Task 1 → Translate this sentence from the passage about Kiefer Sutherland into Spanish: "I only stepped away long enough to feed the kids and walk the dogs."
Task 2 → In the passage about Kiefer Sutherland, when was "Freak Show" written?

I was in such a slump when I discovered Keifer Sutherland.  One particularly rainy, dreary fall day, when the house was a mess and the kids’ busy lives were consuming my own, I Googled the best shows to binge watch to escape my world for a weekend, and I found 24 at the top of the list.   I literally spent an entire day of my life with Jack Bauer and stayed awake a full 24 hours that weekend to watch the whole first season of the show.  I only stepped away long enough to feed the kids and walk the dogs.  The show is just so good!!   

Despite being of the Kiefer Sutherland generation, I had never followed him or any of the films he had done, so I Googled him specifically to see what else of his I could watch when I finished 24.  And Boom!! There it was!!  I was blown away to find out that he is a singer-songwriter and an awesome musician with brilliant, compelling songs, and that he was touring the world with a few albums out.  I bought them both right away along with a t-shirt and a hat, both which I love to wear to my own gigs!   

I had not written a song in over a year due to life chaos, but that same weekend, after listening to Kiefer’s  music and after a good nap, I wrote FOUR songs in ONE day, the first of which was a thank you to Kiefer Sutherland for waking me up again and “showing me the way” out of chaos. Kiefer was my muse.   Both he and Jack Bauer inspired my soul, and I know that it was this inspiration that pushed me to finish this album!  


“Freak Show”  -  Written November, 2019 

This song is an ode to my children.  Out of the weekend of binging on Kiefer Sutherland, that Monday I was driving my kids to school and as usual, they were angsty and moody teens with lovingly sharp tongues.  They love teasing me, making fun of my hair, my clothes, my words, and my ideas.  It’s their duty as teenagers I’ve been told.  They also like to say everything is my fault, all in jest, including Monday mornings.   Monday is my fault.

Information provided →
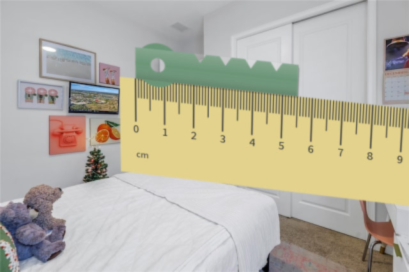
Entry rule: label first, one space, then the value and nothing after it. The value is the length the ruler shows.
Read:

Exercise response 1 → Solo me aparté el tiempo suficiente para dar de comer a los niños y pasear a los perros.

Exercise response 2 → November 2019